Note : I have edited the question . Even label.txt used for training have 15 fields. And the classes are in the same name in config file.
Morganh
November 29, 2019, 1:42am
4
Hi samjith888,
The setting of output_image_width or output_image_height inside training config file should be exactly the same resolution of your training dataset.
Your mentioned that the images used for training have resolution (4096 *2160).
But your training config file set as below. It is not expected.
augmentation_config {
preprocessing {
output_image_width: 768
output_image_height: 768
I’m getting the following error when i replace the augmentation config file with my input image resolution.
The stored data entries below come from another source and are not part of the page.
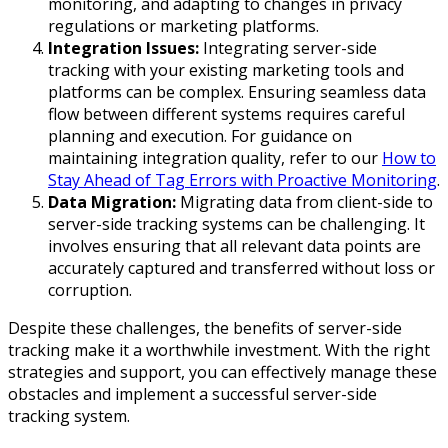
monitoring, and adapting to changes in privacy
regulations or marketing platforms.
Integration Issues:
Integrating server-side
tracking with your existing marketing tools and
platforms can be complex. Ensuring seamless data
flow between different systems requires careful
planning and execution. For guidance on
maintaining integration quality, refer to our
How to
Stay Ahead of Tag Errors with Proactive Monitoring
.
Data Migration:
Migrating data from client-side to
server-side tracking systems can be challenging. It
involves ensuring that all relevant data points are
accurately captured and transferred without loss or
corruption.
Despite these challenges, the benefits of server-side
tracking make it a worthwhile investment. With the right
strategies and support, you can effectively manage these
obstacles and implement a successful server-side
tracking system.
ResourceExhaustedError : OOM when allocating tensor with shape[4,64,1080,2048] and type float on /j…
Morganh
November 29, 2019, 3:47am
6
I have pasted there. Please look it there
Morganh:
Hi samjith888,
The setting of output_image_width or output_image_height inside training config file should be exactly the same resolution of your training dataset.
Your mentioned that the images used for training have resolution (4096 *2160).
But your training config file set as below. It is not expected.
augmentation_config {
preprocessing {
output_image_width: 768
output_image_height: 768
Are you sure about the output_image_width and height values have to be replaced with my original training image resolution (4096 *2160) ?
I have gone through your answer https://devtalk.nvidia.com/default/topic/1067151/transfer-learning-toolkit/understanding-parameters-of-training-config/post/5405248/#5405248 Where you have mentioned about the same field with resized image resolution.
Morganh
November 30, 2019, 12:35am
9
Yes,if you resize the original dataset to 768768, it’s correct for you to set 768 768 in the training spec.
But I saw your label file is still not changed accordingly. Its bbox needs resize too.
Morganh
November 30, 2019, 3:20am
11
OK, if you do not change label, it is a must to set 4096*2160 in training spec before training.